On the role of the Office of Fair Trading and the Competition Commission in foundation trust mergers, he said: “This is an area that we have to look at to ensure we don’t have judgements made or investigations undertaken where there is a clear public interest in a merger taking place.”

He was concerned the increased involvement of the competition authorities could end up blocking the development of integrated care organisations.

“We need to look at it to make sure the rules work in a rational way,” he said.

Former minister and Mr Lamb’s Lib Dem colleague Paul Burstow told HSJ earlier this week that he believed the OFT and the Competition Commission were being “disproportionate” in their activity.

Mr Lamb said no final decision had been made on payment by results in mental health, but he had asked officials for information “on where we are at” with the project. “It is crucially important that we make the right judgement on this,” he continued.

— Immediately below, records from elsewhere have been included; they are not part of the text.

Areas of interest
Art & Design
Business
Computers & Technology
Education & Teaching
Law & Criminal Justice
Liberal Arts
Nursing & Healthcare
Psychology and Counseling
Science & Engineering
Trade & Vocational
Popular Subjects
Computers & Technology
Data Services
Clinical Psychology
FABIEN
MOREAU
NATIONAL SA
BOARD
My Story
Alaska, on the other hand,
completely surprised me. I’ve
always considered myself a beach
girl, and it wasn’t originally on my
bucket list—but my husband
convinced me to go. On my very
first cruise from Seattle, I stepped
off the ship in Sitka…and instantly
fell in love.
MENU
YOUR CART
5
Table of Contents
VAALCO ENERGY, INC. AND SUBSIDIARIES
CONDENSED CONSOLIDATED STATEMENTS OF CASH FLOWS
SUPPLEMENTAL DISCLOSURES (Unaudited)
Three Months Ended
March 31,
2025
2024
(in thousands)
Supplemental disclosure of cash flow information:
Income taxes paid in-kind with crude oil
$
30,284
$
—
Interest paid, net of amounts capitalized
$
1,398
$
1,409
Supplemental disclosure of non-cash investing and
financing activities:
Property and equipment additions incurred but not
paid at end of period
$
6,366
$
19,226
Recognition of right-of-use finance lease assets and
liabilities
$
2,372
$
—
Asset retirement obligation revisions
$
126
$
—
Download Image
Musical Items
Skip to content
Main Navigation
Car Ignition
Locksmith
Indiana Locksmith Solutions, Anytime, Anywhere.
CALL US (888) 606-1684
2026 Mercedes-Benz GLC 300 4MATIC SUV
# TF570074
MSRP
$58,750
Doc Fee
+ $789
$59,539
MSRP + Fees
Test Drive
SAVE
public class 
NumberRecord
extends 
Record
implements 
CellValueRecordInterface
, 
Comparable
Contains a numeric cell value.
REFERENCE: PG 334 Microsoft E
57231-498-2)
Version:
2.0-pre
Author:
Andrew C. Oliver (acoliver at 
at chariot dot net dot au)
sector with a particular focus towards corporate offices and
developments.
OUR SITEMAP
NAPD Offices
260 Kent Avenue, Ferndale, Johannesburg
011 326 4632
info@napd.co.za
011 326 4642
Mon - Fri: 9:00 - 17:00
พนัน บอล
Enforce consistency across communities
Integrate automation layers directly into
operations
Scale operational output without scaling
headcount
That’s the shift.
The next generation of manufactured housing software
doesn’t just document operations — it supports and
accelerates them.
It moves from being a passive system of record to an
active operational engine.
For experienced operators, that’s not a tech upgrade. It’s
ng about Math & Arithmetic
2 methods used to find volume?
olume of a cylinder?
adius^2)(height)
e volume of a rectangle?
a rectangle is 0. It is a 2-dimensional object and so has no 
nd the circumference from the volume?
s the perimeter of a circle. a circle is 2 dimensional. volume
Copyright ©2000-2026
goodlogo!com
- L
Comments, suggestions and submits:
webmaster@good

“When you have the combination of the very powerful 18-week access target and the combination of PbR in the acute sector and not in mental health it has a massive distorting effect on where the money ends up in the health service.

“It encourages activity in the acute sector and, in my view, too much of the investment over the last decade has gone into the acute end of the system.”

Mr Lamb said the government was planning to publish new standards for mental health crisis care which would affect a trust’s CQC rating.

He said: “We want all the relevant organisations to sign-up to the standard of crisis care and to help them to account when the CQC starts to investigate mental health providers and rate them. If they aren’t delivering that standard of crisis care they would receive a poor rating.”